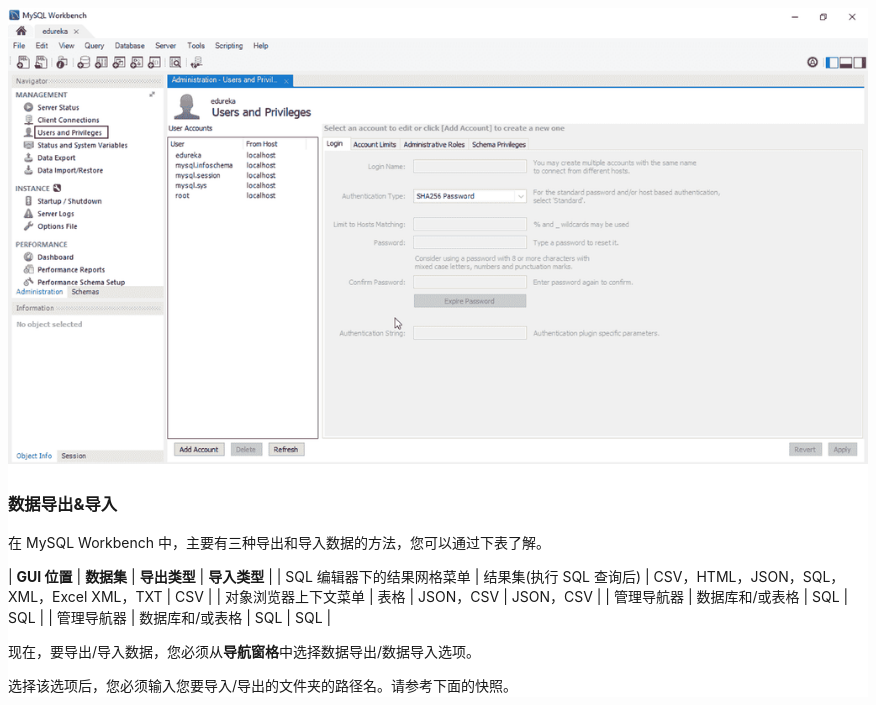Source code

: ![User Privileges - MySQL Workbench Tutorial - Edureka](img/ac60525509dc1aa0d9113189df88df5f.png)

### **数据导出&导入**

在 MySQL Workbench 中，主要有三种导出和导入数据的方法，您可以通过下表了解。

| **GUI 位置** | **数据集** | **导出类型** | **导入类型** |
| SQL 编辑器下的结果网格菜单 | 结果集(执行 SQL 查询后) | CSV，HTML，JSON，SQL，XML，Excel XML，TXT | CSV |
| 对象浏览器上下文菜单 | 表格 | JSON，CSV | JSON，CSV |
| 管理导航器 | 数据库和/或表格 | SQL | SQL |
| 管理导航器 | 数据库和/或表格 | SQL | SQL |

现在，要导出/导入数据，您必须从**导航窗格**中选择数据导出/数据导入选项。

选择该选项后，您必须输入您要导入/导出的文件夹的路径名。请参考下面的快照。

◇ ◇ ◇ ◇ ◇

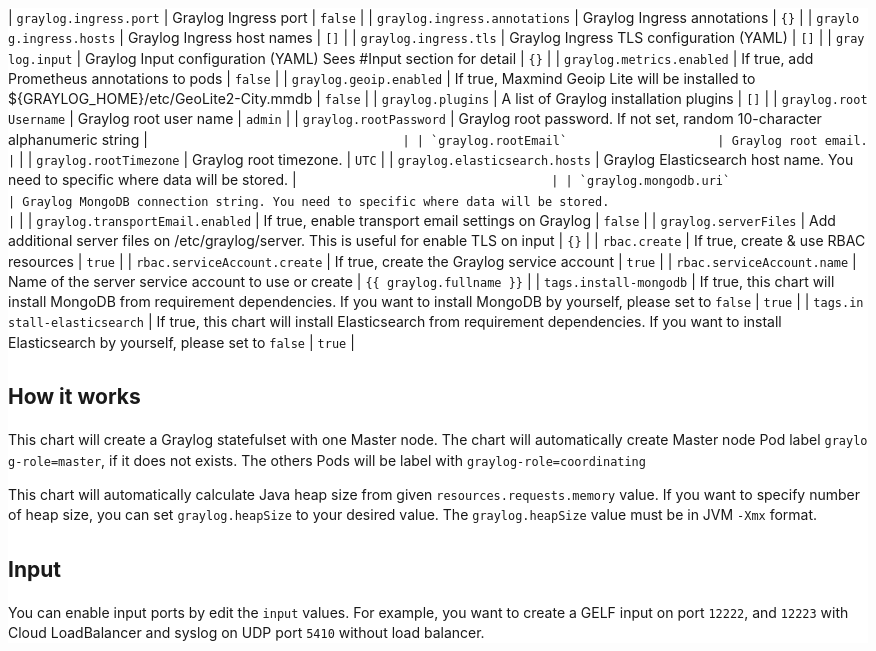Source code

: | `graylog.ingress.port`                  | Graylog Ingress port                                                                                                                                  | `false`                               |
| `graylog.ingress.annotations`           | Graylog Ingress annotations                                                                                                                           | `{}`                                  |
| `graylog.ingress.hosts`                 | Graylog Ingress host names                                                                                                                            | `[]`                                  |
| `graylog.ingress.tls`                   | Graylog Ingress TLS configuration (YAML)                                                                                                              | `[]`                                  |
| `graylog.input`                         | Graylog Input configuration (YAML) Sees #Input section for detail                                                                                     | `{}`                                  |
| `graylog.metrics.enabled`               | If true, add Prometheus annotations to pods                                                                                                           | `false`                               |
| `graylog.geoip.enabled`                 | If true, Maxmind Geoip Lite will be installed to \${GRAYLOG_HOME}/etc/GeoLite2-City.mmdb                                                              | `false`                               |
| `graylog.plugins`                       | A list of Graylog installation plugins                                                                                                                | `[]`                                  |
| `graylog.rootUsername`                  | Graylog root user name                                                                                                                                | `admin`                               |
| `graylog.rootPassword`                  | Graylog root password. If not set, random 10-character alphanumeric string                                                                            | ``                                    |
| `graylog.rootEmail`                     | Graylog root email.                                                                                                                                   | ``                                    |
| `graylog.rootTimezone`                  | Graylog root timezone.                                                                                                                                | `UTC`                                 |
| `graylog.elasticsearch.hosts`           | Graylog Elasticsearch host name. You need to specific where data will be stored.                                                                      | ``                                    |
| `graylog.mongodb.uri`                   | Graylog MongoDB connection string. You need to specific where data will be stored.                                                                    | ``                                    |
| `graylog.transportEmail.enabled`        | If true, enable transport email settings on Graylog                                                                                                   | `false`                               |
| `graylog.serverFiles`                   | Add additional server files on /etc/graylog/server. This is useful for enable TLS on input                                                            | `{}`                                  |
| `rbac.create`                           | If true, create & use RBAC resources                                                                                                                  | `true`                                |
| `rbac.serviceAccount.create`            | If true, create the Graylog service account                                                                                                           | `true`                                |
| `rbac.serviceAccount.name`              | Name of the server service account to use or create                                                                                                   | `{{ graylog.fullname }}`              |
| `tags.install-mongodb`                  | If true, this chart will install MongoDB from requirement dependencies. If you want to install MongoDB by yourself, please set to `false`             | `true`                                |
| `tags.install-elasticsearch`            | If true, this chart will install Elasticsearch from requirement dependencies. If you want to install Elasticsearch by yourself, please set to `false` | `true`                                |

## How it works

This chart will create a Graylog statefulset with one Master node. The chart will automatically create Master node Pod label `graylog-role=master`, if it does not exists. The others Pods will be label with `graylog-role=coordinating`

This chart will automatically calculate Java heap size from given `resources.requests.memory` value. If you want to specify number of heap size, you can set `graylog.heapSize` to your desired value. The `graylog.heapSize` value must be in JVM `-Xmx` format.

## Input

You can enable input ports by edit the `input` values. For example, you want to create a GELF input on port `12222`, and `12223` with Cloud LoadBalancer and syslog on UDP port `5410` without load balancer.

◇ ◇ ◇ ◇ ◇

■ **EXERCISE INSTRUCTIONS**: Search the material for the string "chart" and show every line that has it.

■ **ANSWER FOR THIS EXERCISE**:
| `tags.install-mongodb`                  | If true, this chart will install MongoDB from requirement dependencies. If you want to install MongoDB by yourself, please set to `false`             | `true`                                |
| `tags.install-elasticsearch`            | If true, this chart will install Elasticsearch from requirement dependencies. If you want to install Elasticsearch by yourself, please set to `false` | `true`                                |
This chart will create a Graylog statefulset with one Master node. The chart will automatically create Master node Pod label `graylog-role=master`, if it does not exists. The others Pods will be label with `graylog-role=coordinating`
This chart will automatically calculate Java heap size from given `resources.requests.memory` value. If you want to specify number of heap size, you can set `graylog.heapSize` to your desired value. The `graylog.heapSize` value must be in JVM `-Xmx` format.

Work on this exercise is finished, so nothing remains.